«Yo maldigo el río del tiempo»Per Petterson
ED:Mondadori
Per Petterson plantea el derrumbe de las ilusiones en la madurez tras el éxito de «Salir a robar caballos»
Per Petterson narra el derrumbe de las ilusiones en la madurezTras el éxito de «Salir a robar caballos» –elegido entre los cinco mejores libros de 2007 por «The New York Times»–, se esperaba con ganas la siguiente novela de Per Petterson (Noruega, 1952), aún más después de leer «Yo maldigo el río del tiempo». El noruego vuelve a abordar un momento decisivo en la vida. Si antes fue el paso de la juventud a la madurez, ahora apunta al derrumbe de las ilusiones a los cuarenta. A esa edad, Arvid descubre que su mujer ya no le quiere y se va a divorciar; a su madre le diagnostican un cáncer y cae el muro de Berlín, todo un golpe para un comunista como él. Cuando viaja a Dinamarca, donde su madre ha ido a tratarse, la gente le toma por sueco suscribiendo que, si bien los países escandinavos son tres, Noruega no existe para el resto del mundo. Será recurrente afirmar que tan gélida desolación sólo podía estar al alcance de un nórdico, pero Petterson evidencia aún más que otros cuánto importa la geografía.
La lobreguez del corazón de Arvid resulta estremecedora. Su estado, inconsolable. De eso va el libro, de un corazón. La madre a la que intenta ayudar, y que pretende que le ayude a él, está entregada a la memoria de un hijo muerto seis años antes. A la vez, Arvid asiste a la debacle comunista como abanderado de sus colegas trabajadores industriales. Por ideología, abandonó los estudios que sus padres –trabajadores industriales– pagaron con esfuerzo. Y ahora destila el peso del derrumbe a través de los muchos libros que leyó, que sus padres leyeron o aún leen (a su madre la acompaña todo el tiempo «El filo de la navaja» de Somerset Maugham). De manera que, mientras entiende, se hunde.
Como destacado observador de la dolorosa transición entre edades, Petterson logra momentos brillantísimos: imprescindible ese párking a la salida de un cine donde el protagonista de la película recién concluida acaba de morir en un coche. El Arvid niño llora su muerte. Los hombres la digieren de manera muy distinta.
Dicen que Petterson no desarrolla tramas antes de sentarse a escribir, y cabe creerlo porque sus libros son flujos –ríos– líricos, casi poemas, sólo que muy sostenidos. La fórmula no funciona siempre: este libro se hace en ocasiones reiterativo, pueden abrumar las enumeraciones y hay vacíos que hacen pensar en tramos deshilachados. No le ha salido redonda.

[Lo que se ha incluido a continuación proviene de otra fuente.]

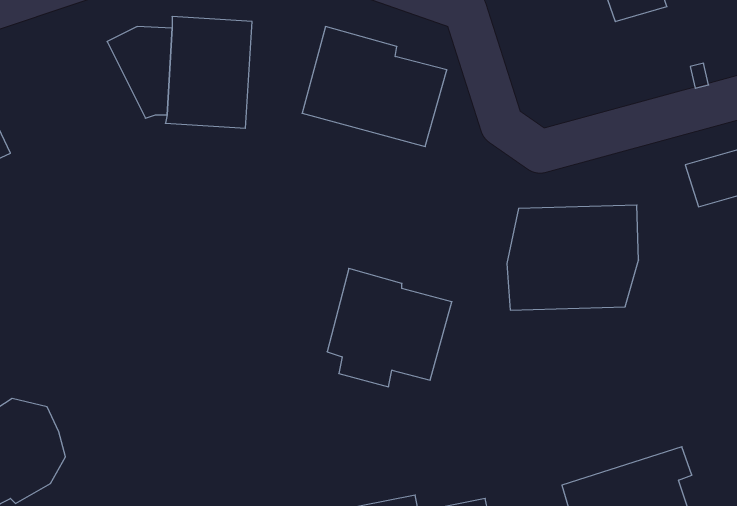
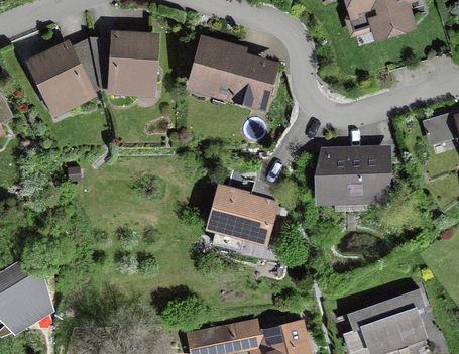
building: none -> [25,40,97,119]

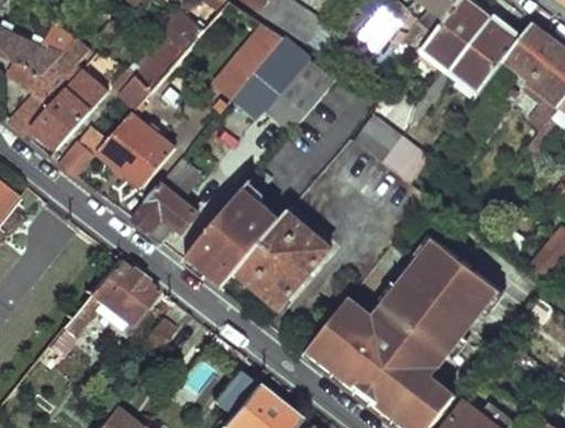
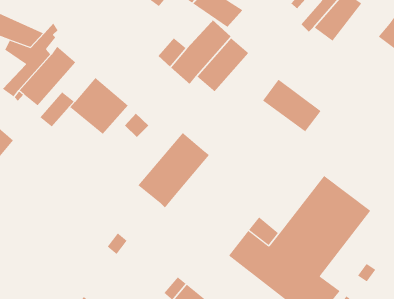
building: [118,15,210,108] -> none
building: [459,22,521,90] -> none
building: [235,23,285,73] -> none
building: [128,183,196,243] -> none
building: [236,211,329,307] -> none
building: [65,257,160,333] -> none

Por otra parte, su capacidad para la poesía le permite incrustar un hecho que, por su singularidad y fuerza, fulgura en el páramo, asciende a inolvidable. Y luego, sigue tejiendo. Teje esas aparentes minucias, de recuerdos a sueños o a ideas surreales que, sumadas, conforman a un hombre. Lo que importa, en realidad. De ahí el título, extraído de un momento en el que Arvid logra ver a su ex admirado Mao no como escritor de artículos políticos, sino como un hombre capaz de poemas que empiezan así: «Quebradizas imágenes de la partida y el pueblo de entonces. Yo maldigo el río del tiempo: han pasado treinta y dos años».